MATERIAL SUPPLIED section start

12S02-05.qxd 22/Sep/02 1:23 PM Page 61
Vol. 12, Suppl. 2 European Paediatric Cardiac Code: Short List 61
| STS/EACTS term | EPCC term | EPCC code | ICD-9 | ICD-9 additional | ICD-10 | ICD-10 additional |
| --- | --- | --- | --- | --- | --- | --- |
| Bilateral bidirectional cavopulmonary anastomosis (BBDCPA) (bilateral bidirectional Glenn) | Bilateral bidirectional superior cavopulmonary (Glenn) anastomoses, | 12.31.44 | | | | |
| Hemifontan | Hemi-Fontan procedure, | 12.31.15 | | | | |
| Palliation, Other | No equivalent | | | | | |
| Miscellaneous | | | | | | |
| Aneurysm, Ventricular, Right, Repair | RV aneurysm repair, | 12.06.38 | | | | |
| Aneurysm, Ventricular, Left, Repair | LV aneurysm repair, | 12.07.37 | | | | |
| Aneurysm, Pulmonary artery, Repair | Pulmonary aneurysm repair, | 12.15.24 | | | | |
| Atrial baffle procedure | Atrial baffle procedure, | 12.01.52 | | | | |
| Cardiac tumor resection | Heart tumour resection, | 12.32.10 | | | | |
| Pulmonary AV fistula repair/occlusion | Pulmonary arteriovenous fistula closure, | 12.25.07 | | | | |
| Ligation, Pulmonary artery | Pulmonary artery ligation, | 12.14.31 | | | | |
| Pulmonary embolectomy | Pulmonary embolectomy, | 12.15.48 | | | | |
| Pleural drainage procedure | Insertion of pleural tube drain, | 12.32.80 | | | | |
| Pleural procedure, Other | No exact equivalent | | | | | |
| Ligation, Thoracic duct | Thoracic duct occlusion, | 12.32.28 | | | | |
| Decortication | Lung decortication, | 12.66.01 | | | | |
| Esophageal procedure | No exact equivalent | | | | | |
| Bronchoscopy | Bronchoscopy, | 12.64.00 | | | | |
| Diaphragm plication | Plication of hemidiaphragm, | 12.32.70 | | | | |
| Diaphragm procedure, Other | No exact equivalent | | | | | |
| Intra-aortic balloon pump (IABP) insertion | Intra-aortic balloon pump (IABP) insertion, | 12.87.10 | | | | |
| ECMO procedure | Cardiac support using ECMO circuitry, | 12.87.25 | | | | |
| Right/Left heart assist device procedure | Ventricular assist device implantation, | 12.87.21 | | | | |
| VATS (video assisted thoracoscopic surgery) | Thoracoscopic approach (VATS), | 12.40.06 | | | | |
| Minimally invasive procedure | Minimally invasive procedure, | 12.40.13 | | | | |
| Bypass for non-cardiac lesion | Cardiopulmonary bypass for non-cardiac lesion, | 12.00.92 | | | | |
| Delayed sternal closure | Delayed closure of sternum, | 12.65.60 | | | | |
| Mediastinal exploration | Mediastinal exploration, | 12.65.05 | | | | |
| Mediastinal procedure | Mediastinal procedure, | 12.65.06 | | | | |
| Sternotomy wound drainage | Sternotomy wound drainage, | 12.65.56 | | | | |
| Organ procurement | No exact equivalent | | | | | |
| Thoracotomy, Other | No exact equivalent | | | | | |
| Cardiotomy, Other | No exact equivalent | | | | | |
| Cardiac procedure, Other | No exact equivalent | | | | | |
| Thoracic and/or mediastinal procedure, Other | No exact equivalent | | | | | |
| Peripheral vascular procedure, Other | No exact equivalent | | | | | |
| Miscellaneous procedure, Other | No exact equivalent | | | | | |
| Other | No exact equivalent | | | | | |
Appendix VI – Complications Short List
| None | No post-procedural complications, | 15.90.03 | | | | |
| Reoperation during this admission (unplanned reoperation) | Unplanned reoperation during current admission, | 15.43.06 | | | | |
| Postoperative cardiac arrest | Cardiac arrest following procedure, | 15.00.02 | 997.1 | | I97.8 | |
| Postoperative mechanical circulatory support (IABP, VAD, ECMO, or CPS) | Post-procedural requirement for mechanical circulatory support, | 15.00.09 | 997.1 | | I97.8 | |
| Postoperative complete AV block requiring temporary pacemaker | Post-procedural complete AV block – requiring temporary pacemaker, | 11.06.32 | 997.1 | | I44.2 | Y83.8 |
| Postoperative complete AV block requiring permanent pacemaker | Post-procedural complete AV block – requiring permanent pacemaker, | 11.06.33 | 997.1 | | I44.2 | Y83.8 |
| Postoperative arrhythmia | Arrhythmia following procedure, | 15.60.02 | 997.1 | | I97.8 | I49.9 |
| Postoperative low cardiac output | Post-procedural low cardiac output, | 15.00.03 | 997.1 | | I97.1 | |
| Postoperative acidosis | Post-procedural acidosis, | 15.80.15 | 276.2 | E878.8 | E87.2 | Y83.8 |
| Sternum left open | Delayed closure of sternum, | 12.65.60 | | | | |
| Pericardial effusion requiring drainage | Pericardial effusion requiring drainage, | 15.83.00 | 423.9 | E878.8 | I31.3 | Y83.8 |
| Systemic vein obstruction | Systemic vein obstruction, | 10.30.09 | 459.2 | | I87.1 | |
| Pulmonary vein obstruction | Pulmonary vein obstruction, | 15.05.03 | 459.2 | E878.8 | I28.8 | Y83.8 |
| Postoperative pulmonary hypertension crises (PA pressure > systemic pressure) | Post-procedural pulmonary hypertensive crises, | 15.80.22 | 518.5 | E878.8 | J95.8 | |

MATERIAL SUPPLIED section end

> _WORK INSTRUCTIONS_
In the material above, how many lines include the word "Right"? Answer with the number only.

> _RESPONSE AREA_
2